**Study text:**

Dunn-Koczorowski was given an 18-month detention and training order. Szewczuk was jailed for just over four years.

The defendants, who appeared by video link from HMP Belmarsh, in south-east London, did not react.

The court heard the teenagers used pseudonyms to run personal accounts on the Gab social media site, as well as sharing control of the Sonnenkrieg Division’s own page, on which they posted self-designed propaganda that encouraged terrorist attacks.

Among other things, the imagery suggested the Duke of Sussex was a “race traitor” who should be shot, glorified the Norwegian mass murderer Anders Breivik, and said white women who date non-white men should be hung.

The material was “uniformly violent and threatening” and “the nature of the violence includes rape and execution”, judge Rebecca Poulet said.

Suggested targets included non-white and Jewish people, and the effect was to overtly encourage lone acts of violence against members of the public, the judge added.

She said the men had promoted both Sonnenkrieg and the American Atomwaffen Division, which were extreme right-wing groups inspired by a book called Siege written by the veteran American neo-Nazi James Mason in the 1980s.


‘Intent on action’

Their ideology is violently racist and anti-Semitic neo-Nazism and its tactics involve political violence through acting alone or small-cell terrorism, she added.

She condemned an “additional feature” of the ideology by referencing a blog run by Szewczuk that encouraged the rape of female adults and babies.

Sonnenkrieg’s activities were exposed last year by a BBC investigation.

Prosecutor Naomi Parsons, opening the case earlier in the hearing, told the court: “This isn’t a keyboard organisation. It is intent on action.”

She read from the group’s mission statement, which declared: “Will you rise up and take the chance or will you sit back and do nothing… Hail victory, and Heil Hitler!”

In April, Szewczuk admitted two counts of encouraging terrorism and five of possessing documents useful to a terrorist.

Dunn-Koczorowski pleaded guilty while still a youth in December to two counts of encouraging terrorism.

The court heard Sonnenkrieg was influenced by the US-based group Atomwaffen Division, which is linked to five murders, and Mason, whose writings “may well represent the most violent, revolutionary and potentially terroristic expression of right-wing extremism current today”.

Sonnenkrieg promoted the idea that people should completely “drop out” of society and engage in a “total attack” on the system, Ms Parsons told the court.

She said Szewczuk also maintained an “extremely violent and aggressively misogynistic” blog that encouraged the rape, torture and murder of women and babies.

**Task:** Render this sentence from the court report in Spanish: "Sonnenkrieg’s activities were exposed last year by a BBC investigation." Draw only on the court report.

**Supplied information:**
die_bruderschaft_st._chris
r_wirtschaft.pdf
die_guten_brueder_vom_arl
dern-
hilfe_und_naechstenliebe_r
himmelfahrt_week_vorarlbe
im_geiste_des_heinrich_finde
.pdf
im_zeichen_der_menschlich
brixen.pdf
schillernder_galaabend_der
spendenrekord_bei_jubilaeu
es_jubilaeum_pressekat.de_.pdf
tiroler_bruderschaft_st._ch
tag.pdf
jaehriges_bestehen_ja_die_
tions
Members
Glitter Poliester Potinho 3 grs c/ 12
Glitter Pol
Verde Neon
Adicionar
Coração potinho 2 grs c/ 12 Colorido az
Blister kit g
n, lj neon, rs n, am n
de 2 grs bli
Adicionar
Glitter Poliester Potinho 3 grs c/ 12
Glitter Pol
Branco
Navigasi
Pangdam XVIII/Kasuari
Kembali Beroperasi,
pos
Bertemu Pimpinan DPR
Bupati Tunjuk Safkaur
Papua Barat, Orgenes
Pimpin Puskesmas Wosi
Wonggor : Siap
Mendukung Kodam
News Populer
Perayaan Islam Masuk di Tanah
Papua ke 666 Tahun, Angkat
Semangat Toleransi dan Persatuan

**Exercise output:** Las actividades de Sonnenkrieg fueron expuestas el año pasado por una investigación de la BBC.